DATA Start Marker

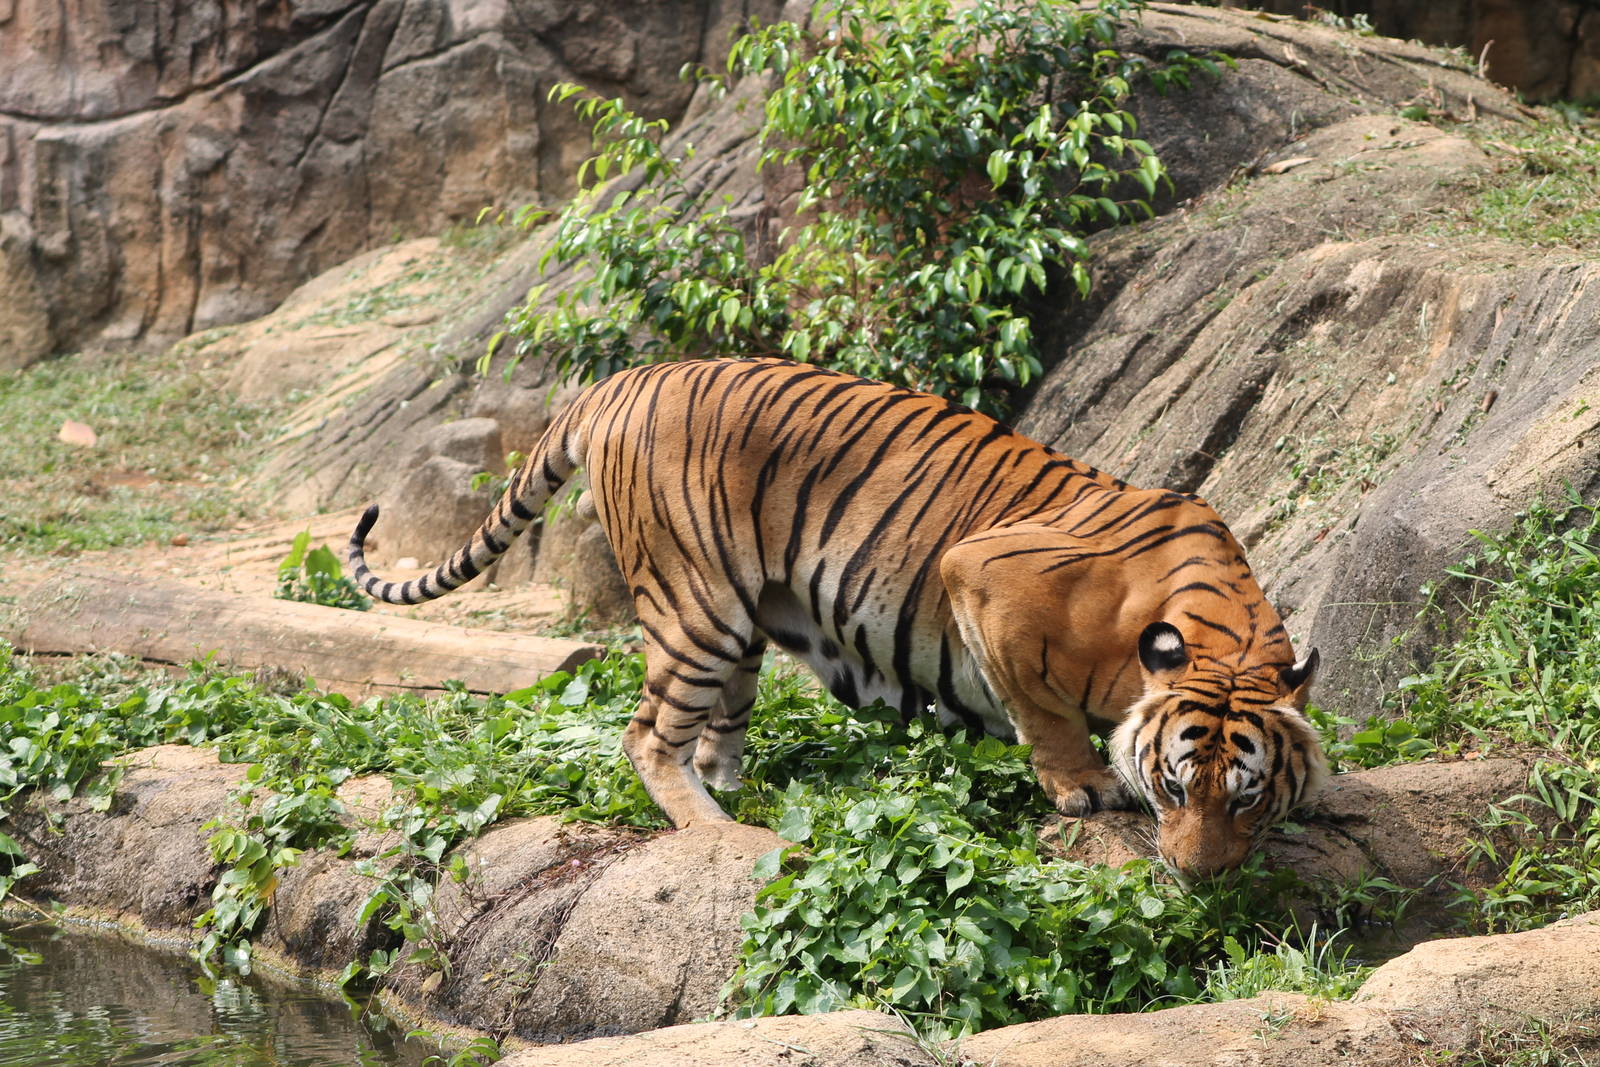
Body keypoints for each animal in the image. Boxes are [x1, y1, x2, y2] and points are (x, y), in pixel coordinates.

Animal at [348, 357, 1328, 878]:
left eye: (1245, 796)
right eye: (1174, 786)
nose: (1200, 878)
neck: (1223, 626)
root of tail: (622, 377)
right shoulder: (983, 575)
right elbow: (1041, 707)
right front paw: (1081, 782)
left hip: (741, 621)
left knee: (712, 734)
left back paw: (744, 795)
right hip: (694, 603)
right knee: (647, 734)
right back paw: (719, 830)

DATA End Marker

### YOUR INSTRUCTIONS
Set down the records again exactly as they appear, leaving each picture behind.

### RESULT BELOW
Body keypoints for each animal in the image. Boxes are [x1, y1, x2, y2] and points are (x, y), in pixel coordinates.

Animal at [348, 357, 1328, 878]:
left eye: (1245, 796)
right eye: (1174, 786)
nose: (1200, 878)
neck: (1223, 626)
root of tail: (622, 377)
right shoulder: (983, 575)
right elbow: (1041, 707)
right front paw: (1081, 782)
left hip: (741, 621)
left knee: (712, 734)
left back paw: (744, 795)
right hip: (694, 603)
right knee: (647, 734)
right back paw: (719, 830)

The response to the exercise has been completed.